## [Reading passage]
TaxWatch has a chart of all the initiatives still going on: The constitutionally created Tax and Budget Reform Commission (now meeting on its 20-year cycle), the constitutionally created Government Efficiency Task Force, and the legislatively created Council on Efficient Government (both added in 1996), the “sunset” review created last year, and the three more traditional review bodies, OPPAGA (the Legislature’s Office of Program Policy Analysis and Government Accountability), the governor’s planning and budgeting office, and the legislatively appointed auditor general [“Another Bright Idea,” February 2006, FloridaTrend.com].

In 1992, the Tax and Budget Reform Commission got voters to approve a requirement that agencies create performance plans, and in 1994 the Legislature passed the Government Performance and Accountability Act to establish performance-based budgeting. We have a “statutory savings plan” to give small bonuses for meeting targeted performance. TaxWatch gives out annual “Davis Productivity Awards” to state employees who come up with the best cost-saving ideas.

And yet, for all those efforts, Gaetz can still tell about recent presentations by the Department of Agriculture and the separate Citrus Commission, now up for sunset review. Each agency markets agriculture in Florida (why is another question). The Agriculture representative said the agency has 62 marketing employees and outsources almost nothing because it’s not cost-effective. The Citrus representative said that agency has about 20 marketing employees and outsources almost everything because it’s more cost-effective. “These two guys were standing four feet apart, neither one of them smiled, and nobody got the joke,” Gaetz says. And neither had any data to support his assessment of outsourcing.

Agriculture is not under the governor but is run by a separately elected Cabinet member, Agriculture Commissioner Charles Bronson, re-elected last year with only token opposition. Also up for sunset review this year are the Department of Environmental Protection, the Florida Fish and Wildlife Conservation Commission, the Department of Highway Safety and Motor Vehicles, and the five regional water management districts.

## [Stored records]
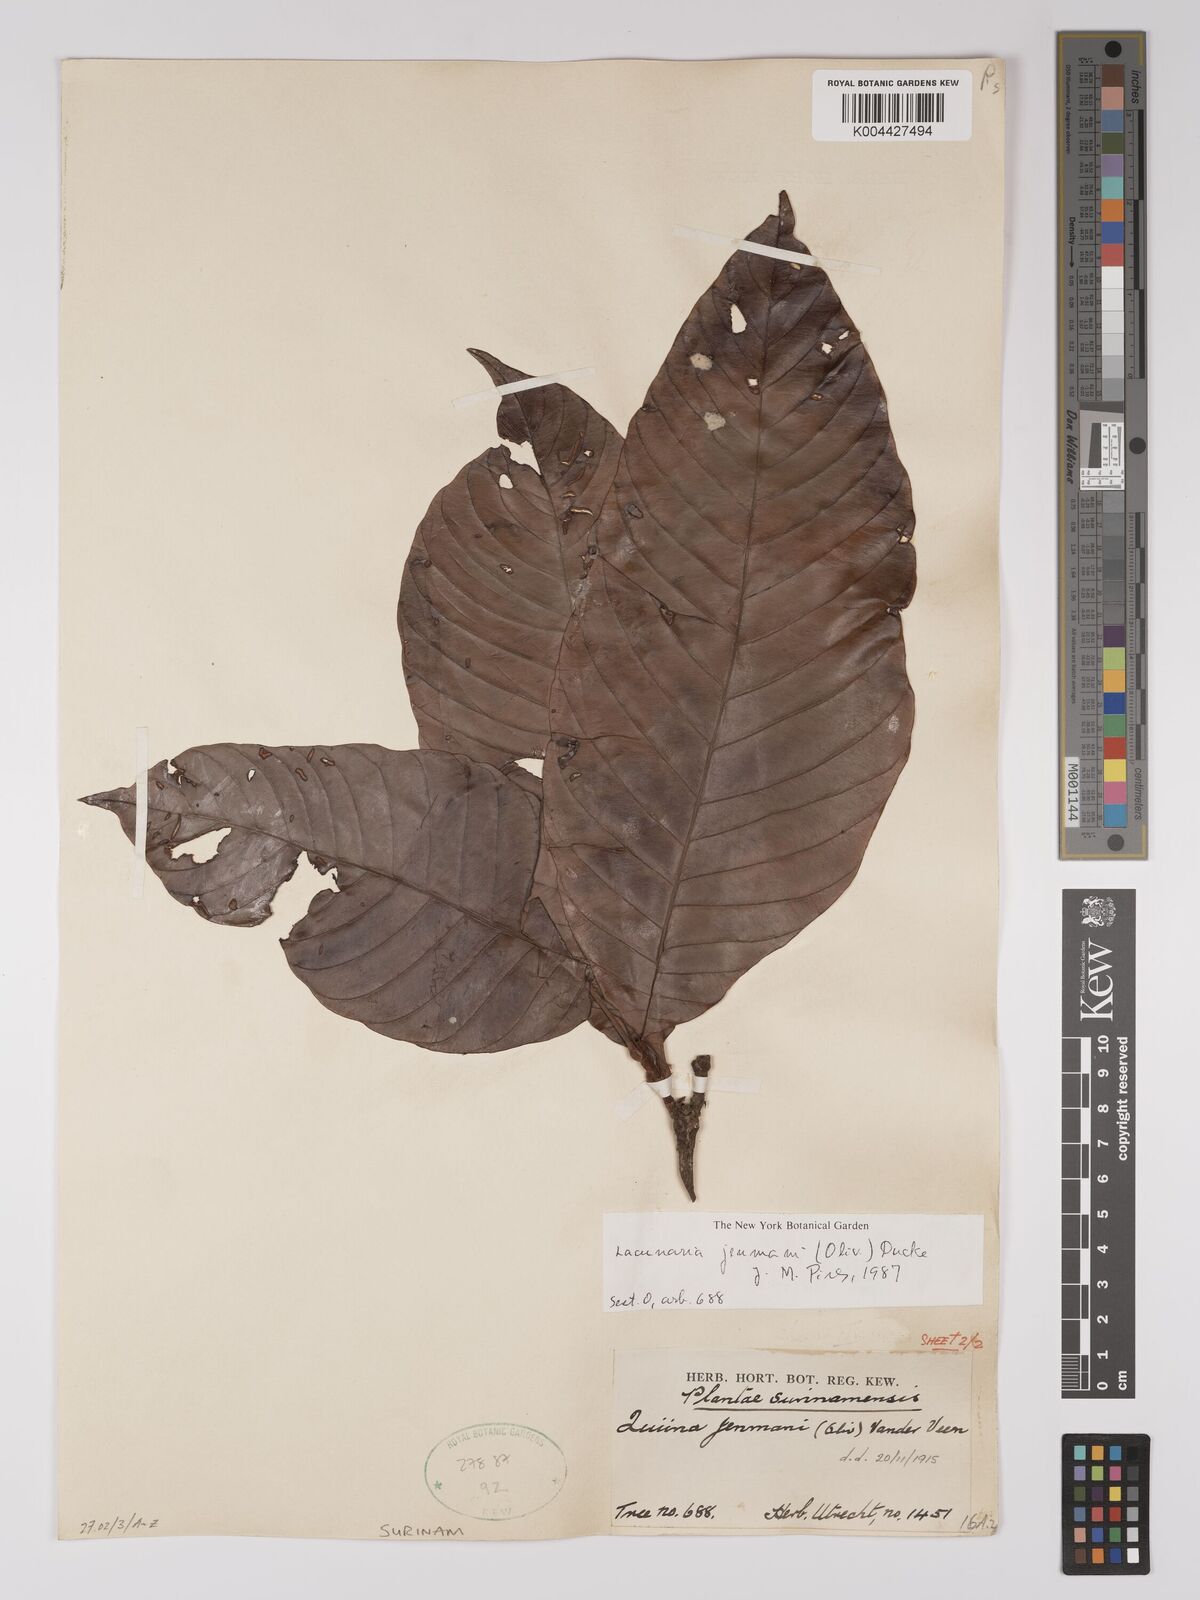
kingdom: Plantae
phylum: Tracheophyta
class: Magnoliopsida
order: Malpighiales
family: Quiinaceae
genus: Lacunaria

## [Tasks to carry out]
(a) List the bodies that the passage on Florida's government-efficiency efforts names as "Also up for sunset review this year."
(b) Write the next paragraph of the passage on Florida's government-efficiency efforts, following on from its final sentence.

## [Responses]
(a)
- The Department of Environmental Protection
- The Florida Fish and Wildlife Conservation Commission
- The Department of Highway Safety and Motor Vehicles
- The five regional water management districts

(b)
In the 1980s, Gov. Bob Graham actually tried a good-management approach, with performance agreements with agency heads and productivity goals in his budgets. Bush dumped a lot of managers out of the civil service system with Service First, which Calabro says has increased management accountability. But any management initiative, including fads like “Total Quality Management,” can be either transforming or silly depending on the attention they get.

Outside the slogan

Calabro says the “opportunity” is to pair the many efficiency efforts with some management-oriented procedures. He has quite a few in mind. One would be progressively larger annual targeted cost reductions, starting at 1% then 2% and so on, with audits and quarterly presentations by agency heads to explain variances. He also wants a more competitive process for state and local functions and to make local productivity enhancement a condition of getting certain state funds.

“What we’re doing now is not working,” Calabro says flatly. “Government should be more productive, more effective, more efficient, but many people don’t know how to do it.”

Yet Florida is not really so bad off. TaxWatch notes that Florida is the lowest of all states in state payroll per citizen and ranks among the lowest on state taxes as a percent of personal income and state spending per capita.

So we might instead spend more of our time making government effective — really making programs work, giving great service to citizens — instead of having battalions of Frederick Taylors using stopwatches on the assembly lines.

But “making government work” doesn’t seem to be a winning campaign slogan.